E allora meglio buttare l'attenzione altrove: scrivi RedBull e sarà comunque un successo. Non puoi parlare del successo di Lipsia senza citare il lavoro di Salisburgo, che a sua volta non può essere valorizzato senza fare riferimento a Liefering.
La coppia centrale del RB Lipsia, in un quarto di finale europeo (vinto e anche bene) vedeva due ragazzi rispettivamente nati nel 1999 e 1998: Konatè, acquistato per 300mila euro, e Upamecano, acquistato per 2 milioni di euro e transitato anch'egli in Austria.
A Roma, il centrocampo del Salisburgo vedeva un 1996 (Samassekou), un 1997 (Schlager) e un 1998 (Haidara), tutti nel giro della propria Nazionale maggiore, tutti passati per l'accademia e per Liefering, i quali, davanti a 50mila persone, per poco non portavano a casa anche il risultato.
E ne ho citati pochi per non essere ridondante: ma di cosa stiamo parlando? Questo è il progetto della vita, un qualcosa talmente all'avanguardia, sotto ogni punto vista, che fosse arrivato in Italia saremmo stati capaci di cacciarlo a forconi in mano per un'ipocrisia tutta tricolore.

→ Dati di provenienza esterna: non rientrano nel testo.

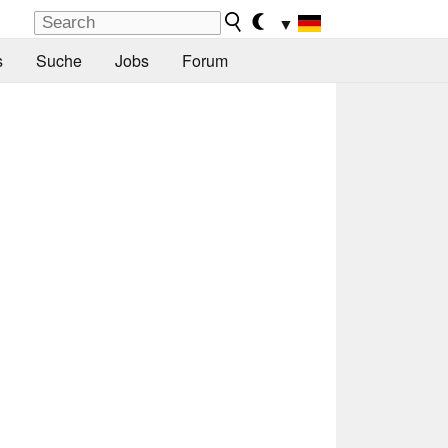
▼
s
Suche
Jobs
Forum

Ragazzi che imparano a pensare, ad agire, a essere intelligenti nel rettangolo di gioco a quindici anni: gli austriaci lo avevano capito dieci anni fa, quando noi piangevamo l'addio al Milan di Kakà.
E poco importa se il risultato dell'Olimpico ha premiato i biancocelesti: la sconfitta è solo una tappa di un percorso appena iniziato, sia per i ragazzi, pronti per passare al livello successivo, sia per la società, che già si gusta i vari Szoboszlai, Daka, Schmid, Wolf, campioncini di Liefering alle prime esperienze da pro e destinati a diventare i nuovi Haidara, Samassekou e Schlager, a loro volta segnati da un futuro in Germania.
Siamo sicuri che il vero successo sia quello della Lazio (ma avrei potuto dire qualsiasi società italiana)?
Infine, in una competizione che sembra essere destinata a una finale anglo-spagnola (sorteggio permettendo), mi preme sottolineare la crescente preoccupazione nei confronti della selezione russa in vista del prossima Coppa del Mondo.
Ignashevich, Berezutski e Berezutski non solo sono ancora costretti a tirare avanti il carretto a causa dell'assurda restrizione per gli stranieri nel campionato locale, non solo rappresentano ancora, alla loro 1490esima partita complessiva con la maglia del CSKA Mosca (avete letto bene, sono tipo degli Avengers), il meglio di quanto possa offrire il panorama nazionale, ma perdipiù non potranno dare il loro contributo, essendosi comprensibilmente ritirati dalla nazionale!
La selezione russa è arrivata all'appuntamento più importante della sua storia con un'imbarazzante pochezza tecnica a disposizione, salvo qualche mosca bianca che permette tutto sommato di reggere l'urto nella metacampo avversaria (Golovin, Dzagoev, Smolov, Miranchuk e poco altro).
Reggere l'urto, perchè anche a livello concettuale siamo rimasti ere geologiche addietro, con questo dilagante difensivismo alla Cesare Maldini che impazza in tutto il campionato locale (e che era al limite dell'obsoleto vent'anni fa).
La partita di ieri (Arsenal-CSKA 4-1) non c'entra niente, se non nel permettere di evidenziare quanto la precedente generazione abbia dato, oltre i propri limiti, al movimento russo, e quanto poco si sia fatto dal 2008 a questa parte per arrivare preparati al Mondiale casalingo.
Il pensiero di dover affrontare Salah, Suarez e Cavani non migliora la situazione.